Ieri tutto ciò è stato cancellato, mostrando una fragilità della democrazia d'Oltralpe che impone una riflessione anche fuori dai confini nazionali. Ben si comprende, quindi, la preoccupazione espressa da Libération che oggi scrive:

"Questo voto non è insignificante. Rivela un'agghiacciante continuità storica: il Rassemblement National non ha mai rotto con le sue origini, quelle dei terroristi dell'Algeria francese, dei sostenitori della colonizzazione, di coloro che hanno sempre cercato di prolungare la dominazione coloniale stigmatizzando gli immigrati".

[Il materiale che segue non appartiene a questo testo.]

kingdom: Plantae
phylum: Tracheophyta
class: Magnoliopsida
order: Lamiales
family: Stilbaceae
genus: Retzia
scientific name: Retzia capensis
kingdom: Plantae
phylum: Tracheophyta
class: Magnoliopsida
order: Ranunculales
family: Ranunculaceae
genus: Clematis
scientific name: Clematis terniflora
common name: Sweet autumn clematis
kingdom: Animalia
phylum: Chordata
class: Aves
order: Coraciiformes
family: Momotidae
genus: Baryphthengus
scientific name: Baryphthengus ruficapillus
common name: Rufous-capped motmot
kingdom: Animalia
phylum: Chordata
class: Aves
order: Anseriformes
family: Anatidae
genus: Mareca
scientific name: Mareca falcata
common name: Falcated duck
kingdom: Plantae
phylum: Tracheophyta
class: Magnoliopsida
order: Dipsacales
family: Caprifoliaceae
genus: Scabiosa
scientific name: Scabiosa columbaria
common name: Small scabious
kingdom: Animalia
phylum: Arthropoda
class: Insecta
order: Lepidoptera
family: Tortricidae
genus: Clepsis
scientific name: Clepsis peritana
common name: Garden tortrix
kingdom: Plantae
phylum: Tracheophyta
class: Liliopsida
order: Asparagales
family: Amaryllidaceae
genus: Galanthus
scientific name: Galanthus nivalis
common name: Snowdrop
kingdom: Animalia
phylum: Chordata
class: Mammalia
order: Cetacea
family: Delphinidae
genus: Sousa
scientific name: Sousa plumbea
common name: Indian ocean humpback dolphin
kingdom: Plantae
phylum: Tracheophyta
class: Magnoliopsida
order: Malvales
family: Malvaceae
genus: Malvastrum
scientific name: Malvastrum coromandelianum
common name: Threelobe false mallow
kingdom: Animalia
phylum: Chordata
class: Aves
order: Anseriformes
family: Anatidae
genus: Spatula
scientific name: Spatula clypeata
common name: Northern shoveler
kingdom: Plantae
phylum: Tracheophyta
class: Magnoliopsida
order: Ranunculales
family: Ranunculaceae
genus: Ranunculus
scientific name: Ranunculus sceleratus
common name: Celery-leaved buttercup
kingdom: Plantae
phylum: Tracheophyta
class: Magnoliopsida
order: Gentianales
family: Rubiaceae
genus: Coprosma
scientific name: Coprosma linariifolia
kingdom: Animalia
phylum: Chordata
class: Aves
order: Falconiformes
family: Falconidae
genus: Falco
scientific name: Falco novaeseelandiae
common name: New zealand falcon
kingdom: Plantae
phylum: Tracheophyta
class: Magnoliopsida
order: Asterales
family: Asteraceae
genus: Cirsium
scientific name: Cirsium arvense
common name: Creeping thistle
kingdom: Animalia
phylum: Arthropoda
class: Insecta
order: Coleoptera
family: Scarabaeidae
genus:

Ora i francesi sono ad un bivio, anche se la considerazione finale potrà sembrare semplicistica: o dare definitivo corpo alle proposte restrittive (per un usare un eufemismo) del Rassemblement Nazionale, che equivale a guardare all'Europa con un'opzione altrettanto restrittiva sulla politica dell'Unione Europea, o riprovare a dare fiducia al suo presidente e ai partiti antifascisti per scongiurare quel "rancido ritornello dell'odio contro gli immigrati e della negazione della parte algerina della Francia, come ha denunciato il politologo Paul Max Morin.

Non ci si illuda che il segnale che arriva da Parigi si possa ridurre, come si è scritto sopra, soltanto all'esagono francese. Riguarda tutti noi, perché potrebbe mettere, insieme agli accordi del 1968, anche il senso della convivenza civile che ha finora permeato (e goduto) il Vecchio Continente. Se salta la diga francese, la storia insegna che la violenza delle acque potrebbe travolgere più di un Paese.